Mars, dans les traces des robots dossier
Survol, mise en orbite, contact… Passage en revue de toutes les premières fois de l’exploration de la planète rouge.
Mars vue depuis le Nevada, le 27 août 2003, lorsqu’elle n’était qu’à 55 millions de kilomètres de la Terre. (Photo Wally Pacholka. Astropics. Reuters)
publié le 16 août 2016 à 17h51

Sur la petite bille rouge qui tourne là-haut - quatrième rocheuse à partir du Soleil, continuer 100 millions de kilomètres depuis la Terre -, deux robots à roulettes jouent les aventuriers. Opportunity connaît bien les lieux, il habite là depuis 2004. Aux dernières nouvelles de la Nasa, il inspecte les affleurements rocheux qui bordent le cratère Endeavour «à la recherche de traces argileuses». Curiosity, lui, est un petit nouveau : arrivé l’été 2012, il escalade le mont Sharp (5 500 mètres d’altitude) en grattant tous les cailloux qui lui semblent intéressants. Il collabore avec la sonde Maven pour comprendre comment Mars a pu devenir cette planète froide et désertique alors qu’elle était couverte de lacs et de fleuves il y a 4 milliards d’années. Autour d’elle, tournent quatre autres satellites, et un cinquième est en route. Comme si ça ne suffisait pas à en faire la planète la plus hype du système solaire, elle va encore accueillir trois atterrisseurs d’ici deux ans, et cinq à sept machines supplémentaires en 2020. A ce rythme-là, les Martiens ont tout intérêt à lancer un office du tourisme.

Contrairement à la Lune, aucun humain n’a encore posé le pied sur Mars. C’est en y envoyant nos outils technologiques les plus perfectionnés que l’on explore, mission après mission, la planète voisine et cousine de la Terre. Retour sur une série de «premières fois».

Consignes de travail:
A – Traduisez en anglais cette phrase tirée du texte de lecture sur l’exploration de Mars : « Contrairement à la Lune, aucun humain n’a encore posé le pied sur Mars. »
B – Rédigez la suite du texte de lecture sur l’exploration de Mars, en reprenant après sa dernière phrase.

Données fournies:
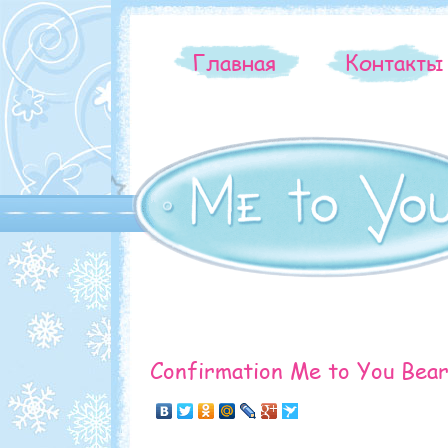
Главная
Контакт
Confirmation Me to You Bea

Réponses aux consignes:
A – Unlike the Moon, no human has yet set foot on Mars.

B –
Premier essai

C'étaient les folles décennies de la course à l'espace. A peine avait-on maîtrisé la mise en orbite d'un satellite terrestre (en 1957), photographié la face cachée de la Lune et envoyé une sonde s'écraser à sa surface (en 1959) qu'on planifiait déjà la conquête de Mars. Youri Gagarine lui-même n'avait pas encore bouclé son historique tour du monde dans la capsule Vostok 1 que les Soviétiques ont lancé leur programme spatial martien. Après tout, pourquoi pas ? La technique est la même : on envoie une fusée et la sonde fait son petit bout de chemin comme vers la Lune, mais des centaines de fois plus loin. Ainsi a décollé Mars 1M No.1, le 10 octobre 1960, depuis la base de Baïkonour (Kazakhstan). Les médias occidentaux l'appelaient Marsnik 1, en référence à Spoutnik, le premier satellite soviétique. Mais il a fait long feu : les moteurs de la fusée ont lâché cinq minutes après le décollage. Les quatre sondes suivantes, lancées entre 1960 et 1962, n'ont pas eu plus de chance.

Premier survol

Mariner 4 (photo Nasa)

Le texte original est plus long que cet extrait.